Dummy features dont have to be used for ones with low frequencies, instead, buckets can be used to bucket low frequency categories as 'other'.

In [None]:
# Check how many unique categories there are 
for col_name in x.columns:
    if x[col_name].dtypes == 'object':
        unique_cat = len(x[col_name].unique())
        print("Feature '{col_name}' has {unique_cat} unique categories".format(
            col_name=col_name, unique_cat=unique_cat))

In [None]:
# select the features which are not numeric
todummy_list = ['state', 'communityname']

# Dummy all categorical variables used. make them numeric and then missing values can be dealt with.
def dummy_df(data, todummy_list):
    for x in todummy_list:
        dummies = pd.get_dummies(data[x], prefix=x, dummy_na=False)
        data = data.drop(x, 1) # dropping the original feature
        data = pd.concat([data, dummies], axis=1) # adding the one to be used
    return data

x = dummy_df(x, todummy_list)
print(x.head(5))

**Removing items with missing data

Models can't handle missing data, so features with missing data should be removed. Removing data can cause issues if the data is randomly missing because it can cause the loss of a lot of data. However, greater issues arise from removing data if the data is randomly as well as non-randomly missing because this makes it no longer representative of the whole population and can introduce potential biases.
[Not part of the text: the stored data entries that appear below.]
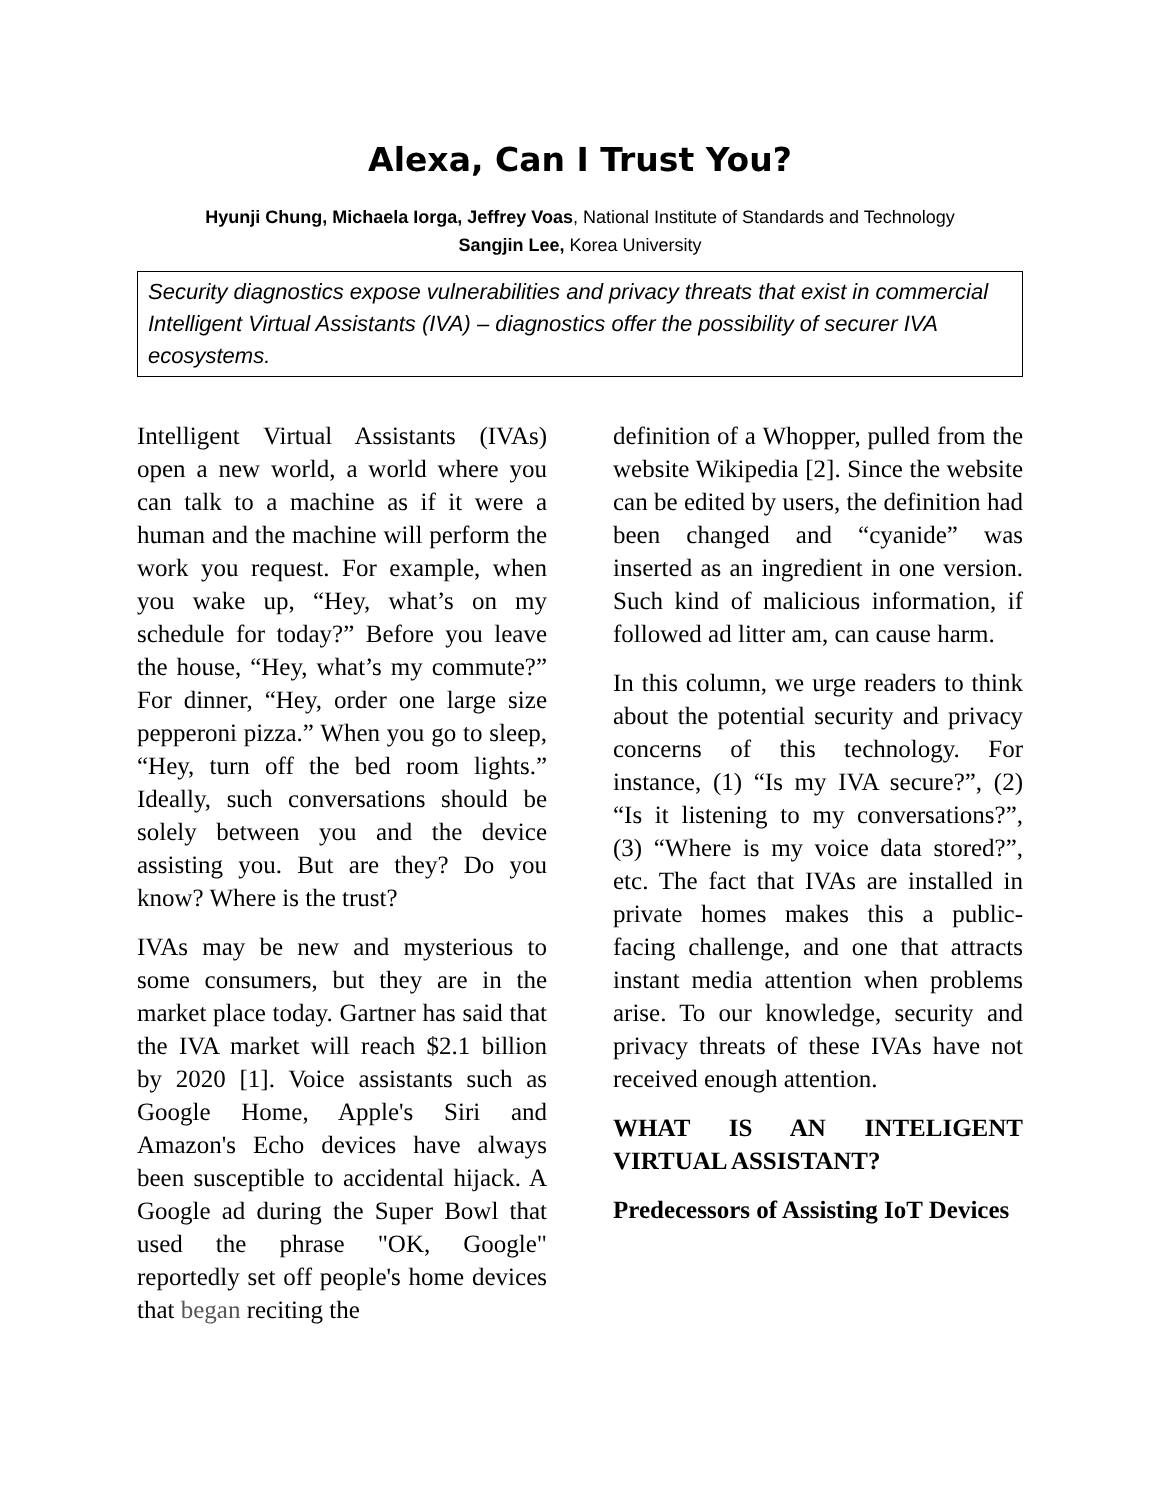Alexa, Can I Trust You?
Hyunji Chung, Michaela Iorga, Jeffrey Voas, National Institute of Standards and Technology
Sangjin Lee, Korea University
Security diagnostics expose vulnerabilities and privacy threats that exist in commercial Intelligent Virtual Assistants (IVA) – diagnostics offer the possibility of securer IVA ecosystems.
Intelligent Virtual Assistants (IVAs) open a new world, a world where you can talk to a machine as if it were a human and the machine will perform the work you request. For example, when you wake up, “Hey, what’s on my schedule for today?” Before you leave the house, “Hey, what’s my commute?” For dinner, “Hey, order one large size pepperoni pizza.” When you go to sleep, “Hey, turn off the bed room lights.” Ideally, such conversations should be solely between you and the device assisting you. But are they? Do you know? Where is the trust?
IVAs may be new and mysterious to some consumers, but they are in the market place today. Gartner has said that the IVA market will reach $2.1 billion by 2020 [1]. Voice assistants such as Google Home, Apple's Siri and Amazon's Echo devices have always been susceptible to accidental hijack. A Google ad during the Super Bowl that used the phrase "OK, Google" reportedly set off people's home devices that began reciting the
definition of a Whopper, pulled from the website Wikipedia [2]. Since the website can be edited by users, the definition had been changed and “cyanide” was inserted as an ingredient in one version. Such kind of malicious information, if followed ad litter am, can cause harm.
In this column, we urge readers to think about the potential security and privacy concerns of this technology. For instance, (1) “Is my IVA secure?”, (2) “Is it listening to my conversations?”, (3) “Where is my voice data stored?”, etc. The fact that IVAs are installed in private homes makes this a public-facing challenge, and one that attracts instant media attention when problems arise. To our knowledge, security and privacy threats of these IVAs have not received enough attention.
WHAT IS AN INTELIGENT VIRTUAL ASSISTANT?
Predecessors of Assisting IoT Devices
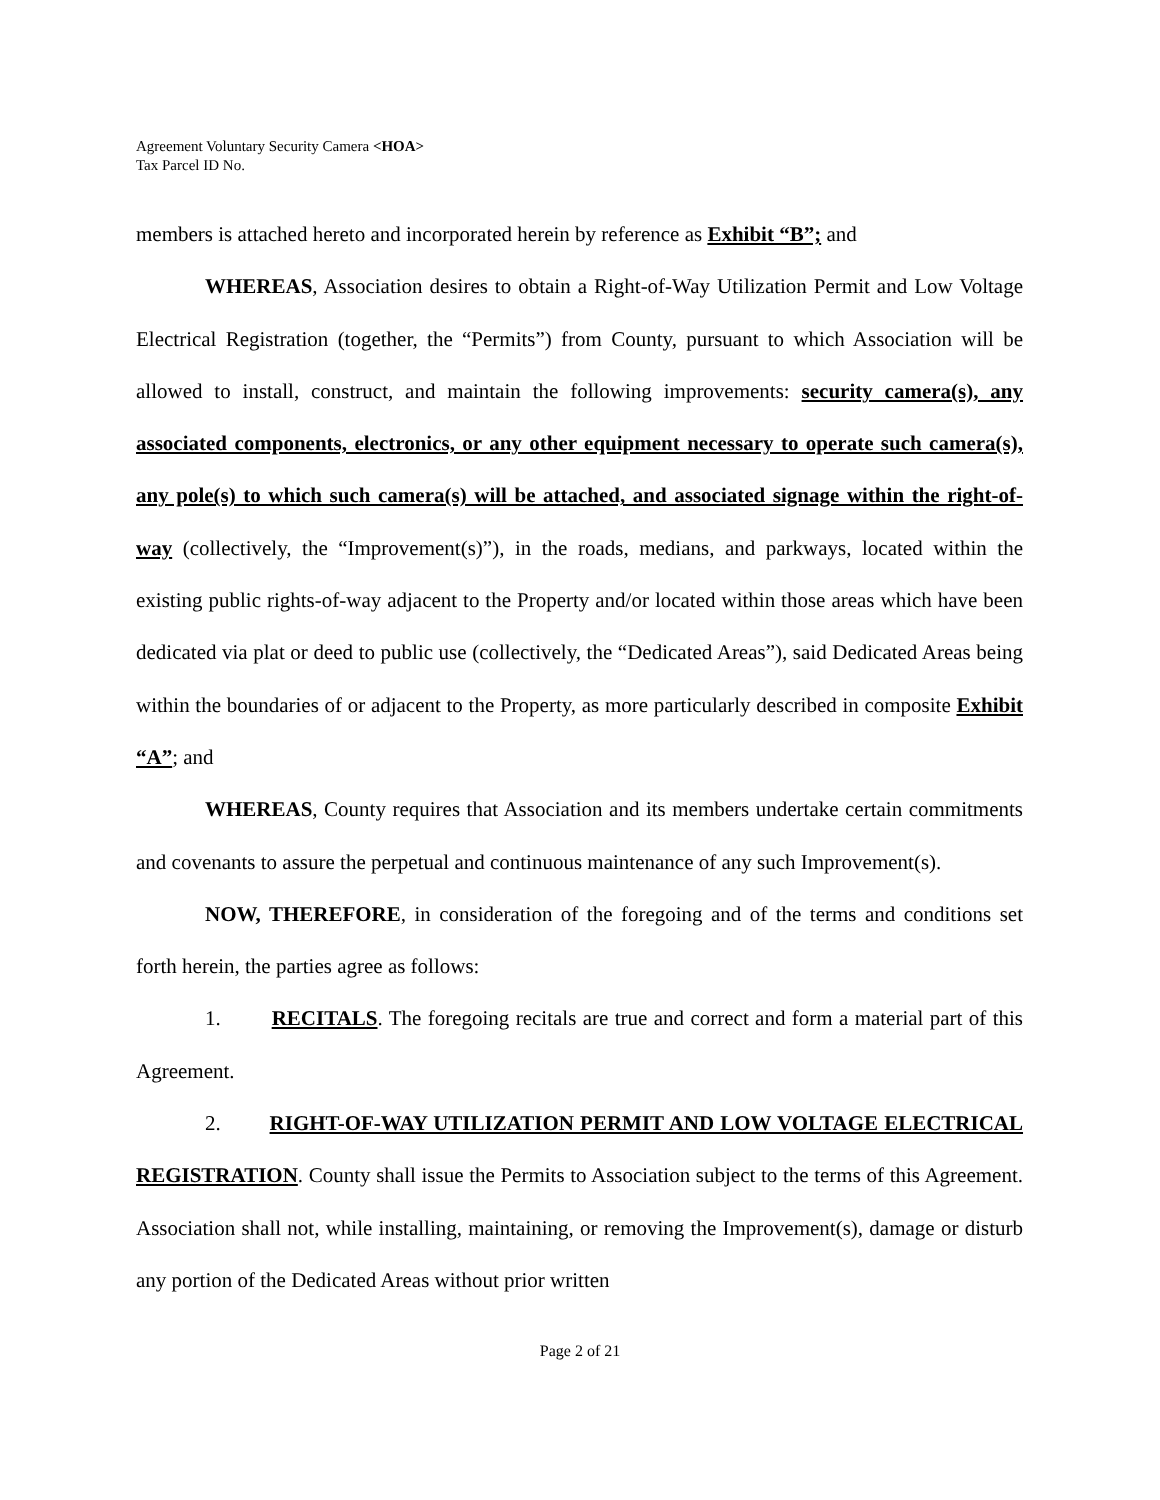Agreement Voluntary Security Camera <HOA>
Tax Parcel ID No.
members is attached hereto and incorporated herein by reference as Exhibit “B”; and
WHEREAS, Association desires to obtain a Right-of-Way Utilization Permit and Low Voltage Electrical Registration (together, the “Permits”) from County, pursuant to which Association will be allowed to install, construct, and maintain the following improvements: security camera(s), any associated components, electronics, or any other equipment necessary to operate such camera(s), any pole(s) to which such camera(s) will be attached, and associated signage within the right-of-way (collectively, the “Improvement(s)”), in the roads, medians, and parkways, located within the existing public rights-of-way adjacent to the Property and/or located within those areas which have been dedicated via plat or deed to public use (collectively, the “Dedicated Areas”), said Dedicated Areas being within the boundaries of or adjacent to the Property, as more particularly described in composite Exhibit “A”; and
WHEREAS, County requires that Association and its members undertake certain commitments and covenants to assure the perpetual and continuous maintenance of any such Improvement(s).
NOW, THEREFORE, in consideration of the foregoing and of the terms and conditions set forth herein, the parties agree as follows:
1. RECITALS. The foregoing recitals are true and correct and form a material part of this Agreement.
2. RIGHT-OF-WAY UTILIZATION PERMIT AND LOW VOLTAGE ELECTRICAL REGISTRATION. County shall issue the Permits to Association subject to the terms of this Agreement. Association shall not, while installing, maintaining, or removing the Improvement(s), damage or disturb any portion of the Dedicated Areas without prior written
Page 2 of 21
Imputation can be used to replace missing values with another value i.e. the mean, median or highest frequency of a given feature.

In [None]:
# Remove missing values
# First establish how much data is missing
x.isnull().sum().sort_values(ascending=False).head()


# Impute the missing values using SimpleImputer in sklearn.impute
from sklearn.impute import SimpleImputer

imp = SimpleImputer(missing_values=np.nan, strategy='mean')
imp.fit(x)
x = pd.DataFrame(data=imp.transform(x), columns=x.columns)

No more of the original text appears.